“Je freier die Gesellschaft, desto deutlicher treten manche Geschlechterunterschiede hervor.“

Rainer Brüderle könnte sicher auch ein Dirndl füllen, und Christian Lindner beginnt mittlerweile jeden Tag mit Volker Wissing – nicht wie Sie jetzt denken. Ja, die verbalen Ausrutscher amtierender und Ex-FDP-Vorsitzender lassen die Partei nicht gerade als feministisches Bollwerk erscheinen. Doch die zuletzt auf dieser Seite zu lesende Ansicht, dass Niedersachsens Junge Liberale (JuLis) mit ihrem Grundlagenprogramm zum liberalen Feminismus auf das falsche Pferd setzen, weil diese Themen nicht zusammenpassen, vermittelt ein schiefes Bild von Feminismus (und Liberalismus).

Denn „der“ Feminismus ist keine einheitliche Bewegung, wie die Zuschreibung als „Sache der Grünen“ im erwähnten Kommentar nahelegt.
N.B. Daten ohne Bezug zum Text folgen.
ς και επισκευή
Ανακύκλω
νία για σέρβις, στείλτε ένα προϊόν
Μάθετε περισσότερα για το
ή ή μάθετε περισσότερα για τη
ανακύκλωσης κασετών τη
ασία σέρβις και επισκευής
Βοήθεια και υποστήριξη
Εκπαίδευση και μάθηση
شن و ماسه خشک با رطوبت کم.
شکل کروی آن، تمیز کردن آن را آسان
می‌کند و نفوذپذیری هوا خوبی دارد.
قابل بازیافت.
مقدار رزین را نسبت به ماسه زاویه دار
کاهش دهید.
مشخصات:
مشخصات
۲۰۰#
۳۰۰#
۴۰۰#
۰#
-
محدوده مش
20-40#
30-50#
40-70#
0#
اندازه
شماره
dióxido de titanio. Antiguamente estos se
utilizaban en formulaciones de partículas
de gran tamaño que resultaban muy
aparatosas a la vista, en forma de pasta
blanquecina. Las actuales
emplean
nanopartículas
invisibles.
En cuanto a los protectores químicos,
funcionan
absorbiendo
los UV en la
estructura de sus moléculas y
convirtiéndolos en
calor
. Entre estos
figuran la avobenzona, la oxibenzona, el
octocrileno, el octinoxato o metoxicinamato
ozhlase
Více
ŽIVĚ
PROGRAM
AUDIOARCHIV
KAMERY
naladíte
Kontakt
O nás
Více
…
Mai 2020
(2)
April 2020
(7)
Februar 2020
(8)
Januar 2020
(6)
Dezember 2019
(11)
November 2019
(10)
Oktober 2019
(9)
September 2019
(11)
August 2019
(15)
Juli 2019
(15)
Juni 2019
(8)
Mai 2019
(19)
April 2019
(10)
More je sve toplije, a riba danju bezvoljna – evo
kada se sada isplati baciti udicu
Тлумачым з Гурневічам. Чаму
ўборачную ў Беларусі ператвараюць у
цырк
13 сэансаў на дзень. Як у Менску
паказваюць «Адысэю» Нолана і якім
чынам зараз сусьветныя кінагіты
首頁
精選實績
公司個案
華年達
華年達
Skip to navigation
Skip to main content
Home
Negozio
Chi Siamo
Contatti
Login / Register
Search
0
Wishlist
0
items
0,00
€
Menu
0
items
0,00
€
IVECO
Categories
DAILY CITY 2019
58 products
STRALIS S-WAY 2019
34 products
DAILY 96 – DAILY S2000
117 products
Das belegt die Kontroverse um das Kopftuch und den Umgang mit Frauenfeindlichkeit in anderen Kulturen, wo die feministische Ikone Alice Schwarzer sich jüngeren, identitätspolitischen Aktivistinnen gegenübersieht. Ähnliche Konflikte gibt es um Transsexualität und die Bedeutung des biologischen Geschlechts, was zu einer regelrechten feministischen Hasskampagne gegen die Autorin der Harry-Potter-Romane und klassische Feministin Joanne K. Rowling geführt hat.

Vor allem kann Feminismus sich in seinen Methoden danach unterscheiden, ob er nach Gleichheit der Ergebnisse oder Gleichheit der Chancen strebt. Denn das Erste folgt keinesfalls zwangsläufig aus dem Zweiten. So ist etwa in den egalitären Gesellschaften Skandinaviens der Anteil der Frauen im Ingenieurwesen deutlich geringer als in den kaum als Leuchttürme der Gleichberechtigung bekannten Ländern Marokko, Oman oder Myanmar. Je freier die Gesellschaft, desto deutlicher treten manche Geschlechterunterschiede hervor – was den Schluss nahelegt, dass hier biologische Faktoren eine Rolle spielen.

Ähnliches gilt für das Streben nach Führungspositionen. Im Deutschlandfunk beklagte der Präsident der Helmholtz-Gemeinschaft, Otmar Wiestler, vor einigen Jahren fast verzweifelt, dass Frauen im Biologie-Studium und bei den Promotionen die Mehrheit stellten und auf Postdoc-Positionen etwa zu 50 Prozent vertreten seien. Doch für Professuren und andere leitende Positionen im Wissensmanagement gebe es kaum weibliche Bewerber. Warum? Diese Stellen werden ab Mitte 30 relevant, ein Lebensabschnitt, in dem sich viele Frauen, auch solche mit einem Doktor in Biotechnologie oder Astrophysik, für Kinder und gegen Karriere entscheiden.

Verpflichtende Quoten und Gendersterne und -sterninnen werden auf diese Entscheidungen keinen Einfluss haben. Aufgabe von Politik muss es vielmehr sein, die Frauen zu unterstützen, die Karriere mit Kindern wollen, und sich ansonsten an den Grundsatz des liberalen Feminismus halten: „Er fordert dann keine Ergebnisgleichheit unter den Geschlechtern, wenn eine bestehende Ergebnisungleichheit Folge tatsächlich selbstbestimmter Entscheidungen des Individuums ist.“ In dieser Hinsicht können die „Profis“ der Grünen vielleicht noch etwas von den JuLis lernen.